Он отмечал «своих людей» уже в младших классах. Тот, кто тогда был слаб в морфологии или вообще относился к ней нерадиво, страдал из-за этого до конца школы.
Двое из нашего класса, Йон Зибек и Эдв. аф Энейельм, говорили по-русски, как казаки. Все же по какой-то причине они уже с самого начала стали козлами отпущения. Когда часы показывали пять минут до конца урока, Ясси клал книгу под мышку и спокойно произносил; «А теперь немного морфологии. Энейельм, как будет по-русски «ленивый дворянин»»? Весь класс ухмылялся, хорошо зная, что предстоит.
Энейельм вставал, отвечал и пытался сесть. «Просклоняем», — говорил Ясси. Энейельм склонял слова во всех шести падежах с безнадежной яростью. Теперь он считал себя вправе сесть. «Множественное число! — изрекал Ясси с эпическим спокойствием. — Как это будет во множественном числе?» Теперь уж весь класс хохотал. Энейельм принимал кислый вид, делал протестующий жест и склонял во множественном. «Садись», — командовал Ясси. Для Зидбека у него была какая-нибудь другая морфологическая задача.
Так продолжалось все время обучения, до самого восьмого класса, — с той все-таки разницей, что он с шестого класса прекратил тыкать, обращаясь к нам с тех пор только в третьем лице.
По отношению же к тем, кто в младших классах показывал знания и интерес, он оставался все школьные годы добрым и весьма мягким. У него, как ни у кого другого, следовательно, были любимчики и нелюбимцы. Последним он всегда грозил исключением из школы. «Уходи, уходи! — кричал он, — Иди учиться на сапожника! На портного! Что ты здесь другим мешаешь и учителя мучишь?»

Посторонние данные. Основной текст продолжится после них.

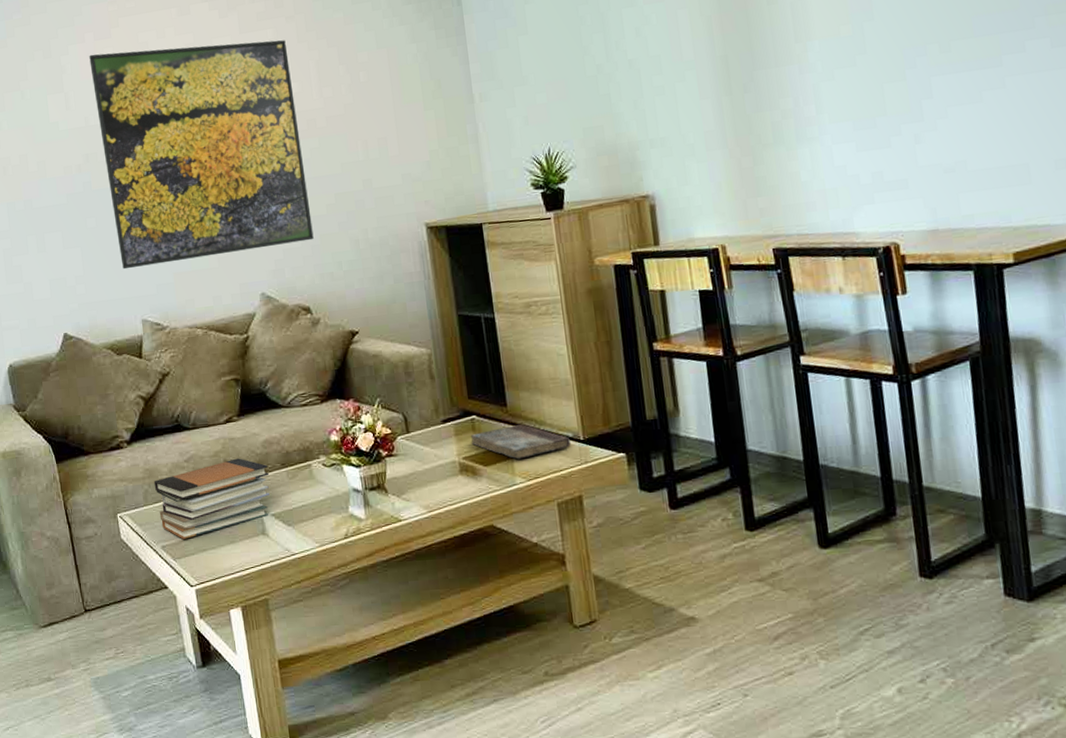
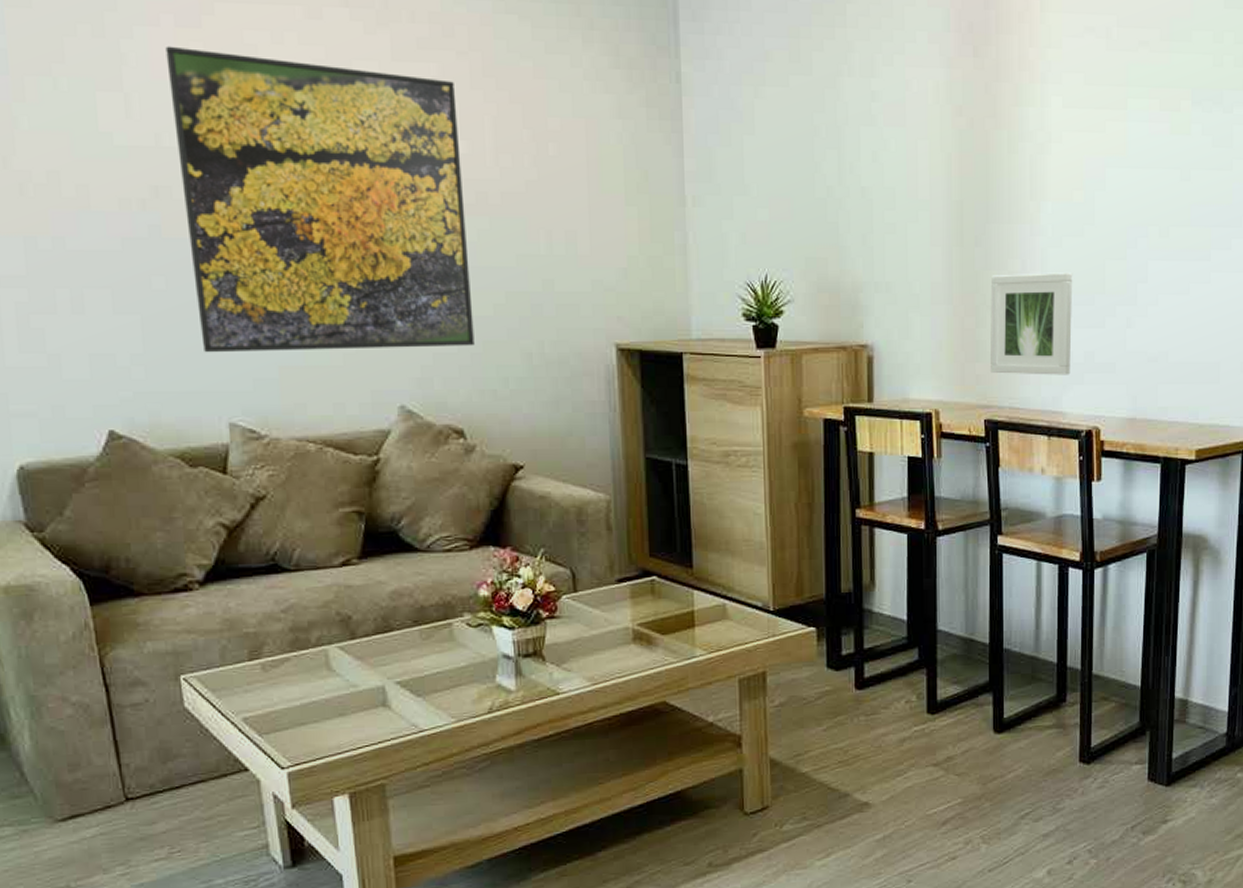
book stack: present [153,458,270,539] -> none [235,611,397,710]
book: present [470,424,571,460] -> none [648,589,759,629]
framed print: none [764,101,859,205] -> present [989,272,1073,375]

Его голос, на редкость богатый оттенками, мог вырасти с нежнейшего и улыбчивого шепота до громового раската. Гром раздавался, когда кто-ни-будь давал повод для замечаний его постоянному, неусыпному вниманию, обращавшемуся не на одни лишь проступки учеников или мальчишеское озорство, но в гораздо большей степени нй общие свойства характера, особенно на себялюбие и самодовольство.
Однажды, например, Херрайс [49] Кличка Херрайс скорее всего переводится как Господинчик. (Барчук) (от швед. herr).
(Херргорд) каким-то неосторожным и самодовольным выражением лица вызвал рев этого урагана.
Это был ужасный момент. Ясси спустился к нему с кафедры, подпрыгивая, как поплавок, обеими руками придерживая брюки на животе, и вопил, и гремел, и плевался, и отфыркивался, и так расписывал всю никчемность и ничтожество объекта своей ярости, что даже наделенного большим чувством собственного достоинства гомо сапиенса хватил бы сердечный приступ. Это продолжалось долгие минуты и завершилось решающими словами: «Подай дневник!» — что означало два часа сидения после школы; он никогда не давал меньше. Подобный припадок приключался редко, очень редко, но проходил по одним и тем же фонетическим законам, завершаясь всегда тем же роковым образом. Ясси преследовал нелюбимцев с неослабным упорством и среди коллектива учителей, где он был самой значительной персоной, причем особенно на полугодовых собраниях, где взвешивались знания, способности и хорошее поведение каждого учащегося.
Совершенно противоположной была судьба его любимчиков. Ставя им высшие баллы, он влиял и на оценки других учителей и, как уже упоминалось, не гнушался также устной рекомендацией. Его обращение с любимчиками год от года становилось все мягче, и в старших классах он опрашивал их только изредка, когда речь шла об исправлении чьего-нибудь неправильного ответа. Я, тоже ходивший в любимчиках, поскольку сразу после поступления написал контрольную без единой ошибки, многим обязан ему на том сравнительно гладком пути, который прошел в лицее Хямеенлинна.
Однажды все-таки меня обуял демон гордыни. Это случилось в старшем классе, в первые ученики коего возвели меня милость и благосклонность Ясси и Пектора (Линдеквиста).
По общим школьным правилам в обязанности примуса [50] Примус — первый ученик.
входило, кроме содержания в чистоте классной доски, докладывать перед началом каждого урока, кто отсутствует. Для этого ему приходилось нести чернильницу и ручку к учительской кафедре и отмечать их имена, как и свое собственное, в большом дневнике. По завершении сего примусу полагалось вновь с чернильницей и ручкой в руках брести на свое место.
Этот старый обычай уже некоторое время раздражал меня своей формальностью. Я купил для учительской кафедры чернильницу и ручку и поднимался только для того, чтобы со своего места объявить имена отсутствующих. Это сошло на первой паре уроков. Учителя, похоже, были несколько поражены таким новшеством, но позволили ему произойти.